In any event, Cooper’s argument lacks merit. It is undisputed that Holmes terminated Cooper when he did not report to work after his mother gave birth to a stillborn child. Cooper points out that it was “hotly disputed” whether Holmes had given Cooper prior permission to take time off to be with his mother during the birth. Cooper admitted, however, that when *854 Holmes called him and told him to report to work or he would be fired, he did not do so. Cooper also admitted that no one at CLP told him he was being fired because of his strabismus and no one at CLP said anything to lead him to believe he was being fired because of his strabismus. In other words, it is undisputed that Cooper was terminated because he did not report to work, and there is no evidence that Cooper’s .termination was because of his alleged disability. Thus, his termination does not preclude.

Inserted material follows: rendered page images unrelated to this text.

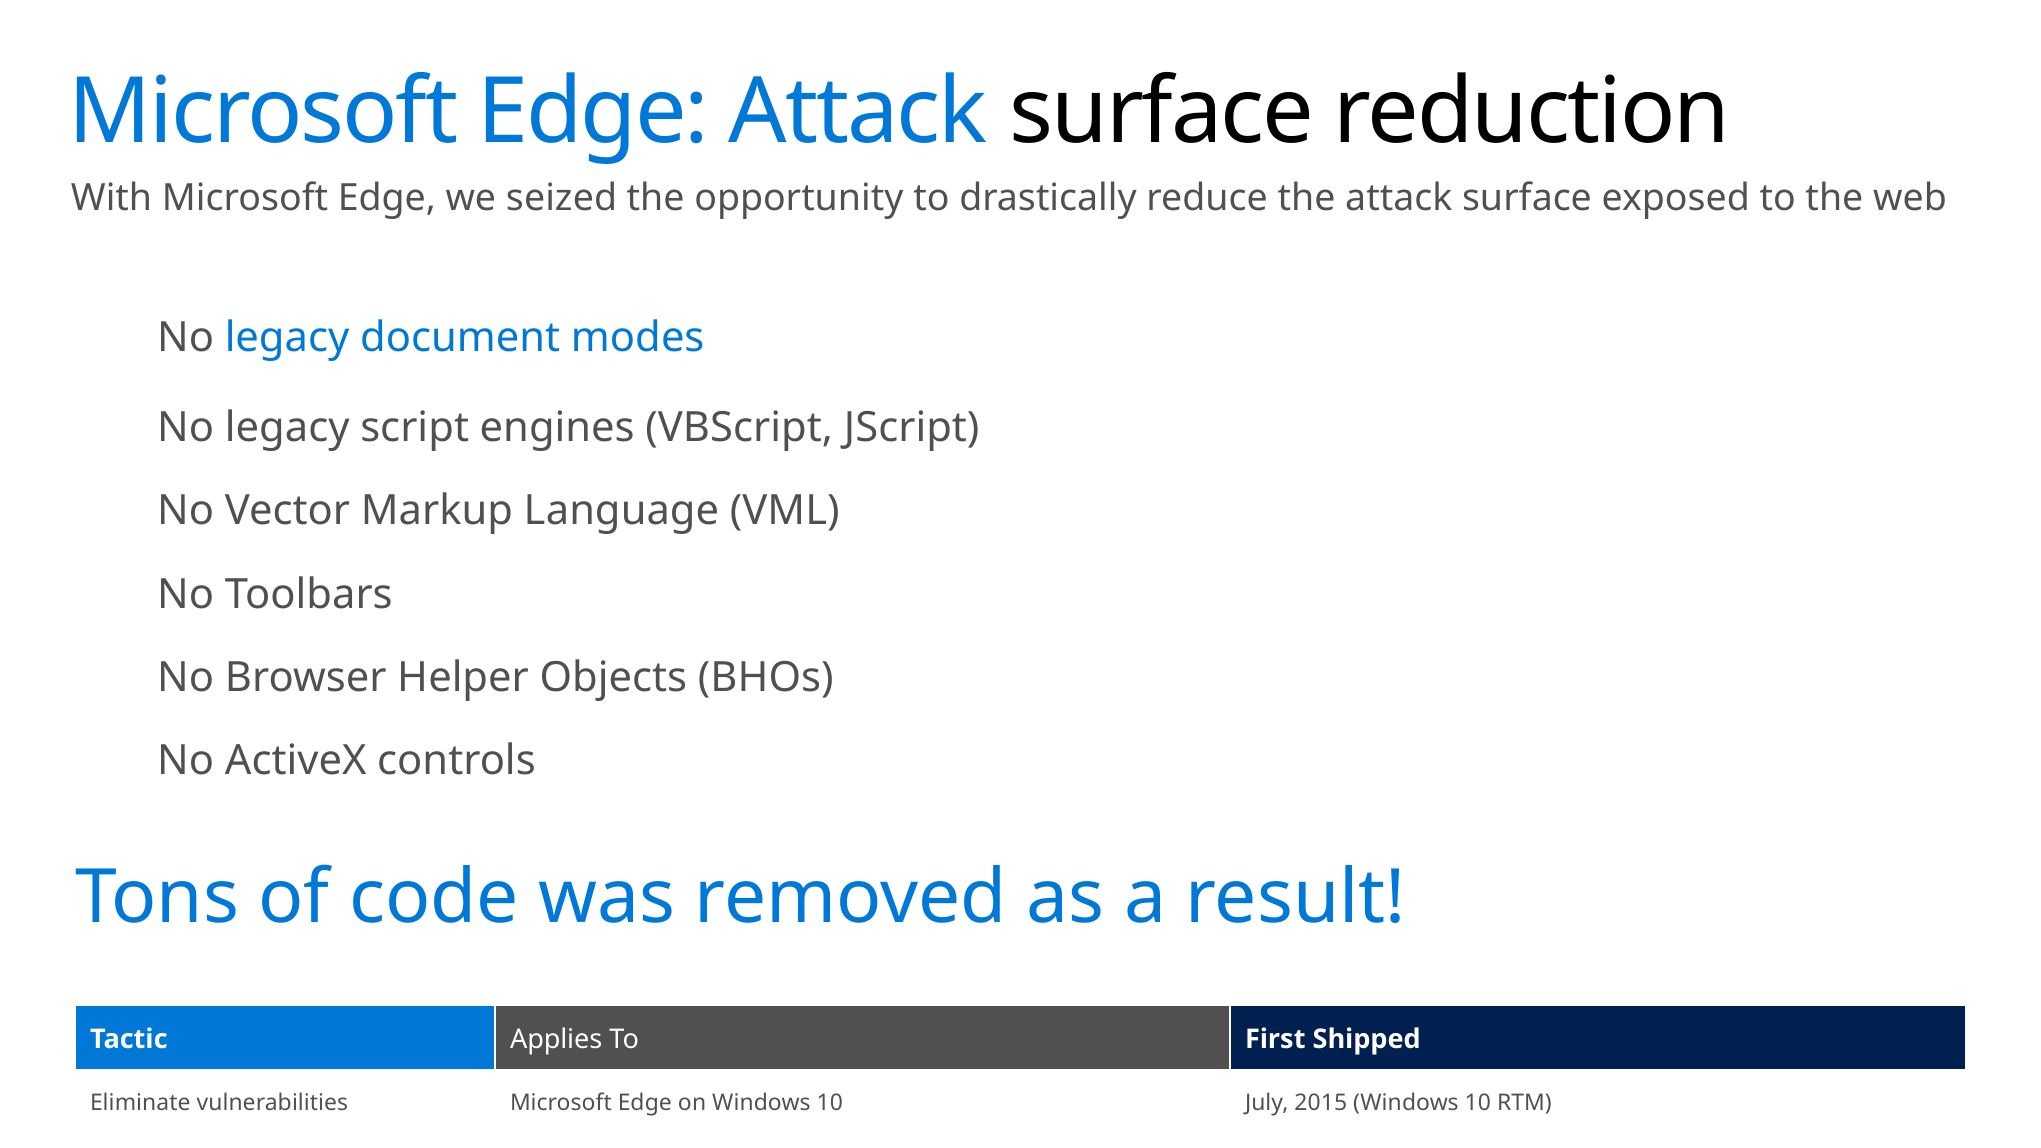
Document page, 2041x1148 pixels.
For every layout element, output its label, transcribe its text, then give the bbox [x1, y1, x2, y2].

table_cell Microsoft Edge on Windows 10 [496, 1071, 1230, 1133]
text_box With Microsoft Edge, we seized the opportunity to drastically reduce the attack surface exposed to the web [40, 145, 1991, 252]
title Microsoft Edge: Attack surface reduction [45, 48, 1996, 199]
text_box No legacy document modes No legacy script engines (VBScript, JScript) No Vector Markup Language (VML) No Toolbars No Browser Helper Objects (BHOs) No ActiveX controls [120, 273, 1958, 787]
table_cell July, 2015 (Windows 10 RTM) [1231, 1071, 1965, 1133]
table_header Tactic [76, 1006, 494, 1069]
table_cell Eliminate vulnerabilities [75, 1071, 495, 1133]
table_header First Shipped [1231, 1006, 1965, 1069]
table_header Applies To [496, 1006, 1229, 1069]
text_box Tons of code was removed as a result! [45, 841, 1996, 955]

CLP from raising the Faragher/Ellerth defense. See Walton, 347 F.3d at 1281-83.

B. CLP’s Reasonable Care to Prevent and Correct Harassment

Furthermore, the undisputed evidence established both elements of the Faragher/Ellerth defense. First, CLP exercised reasonable care to prevent and correct harassing behavior. It is undisputed that CLP had an anti-harassment policy that strictly prohibited discrimination or harassment based on disability and retaliation against an employee that reported harassment. See Madray, 208 F.3d at 1297-98 (“[T]he Supreme Court [in Far-agher and Ellerth] implied that employers could meet the initial burden in determining whether they had exercised reasonable care to prevent sexual harassment by promulgating an anti-harassment policy.”). CLP’s policy required an employee who believed he had been subjected to discrimination or harassment to immediately report the harassment to the employee’s “store manager or the CLP Corporation Human Resources Director.” See Walton, 347 F.3d at 1286 (explaining that at a minimum, employers must establish a complaint procedure that encourages victims to report the harassment without having to go to the offending supervisor). The anti-harassment policy was included in the employee handbook and given to all employees when they were hired. Employees also received training on the policy during their orientation.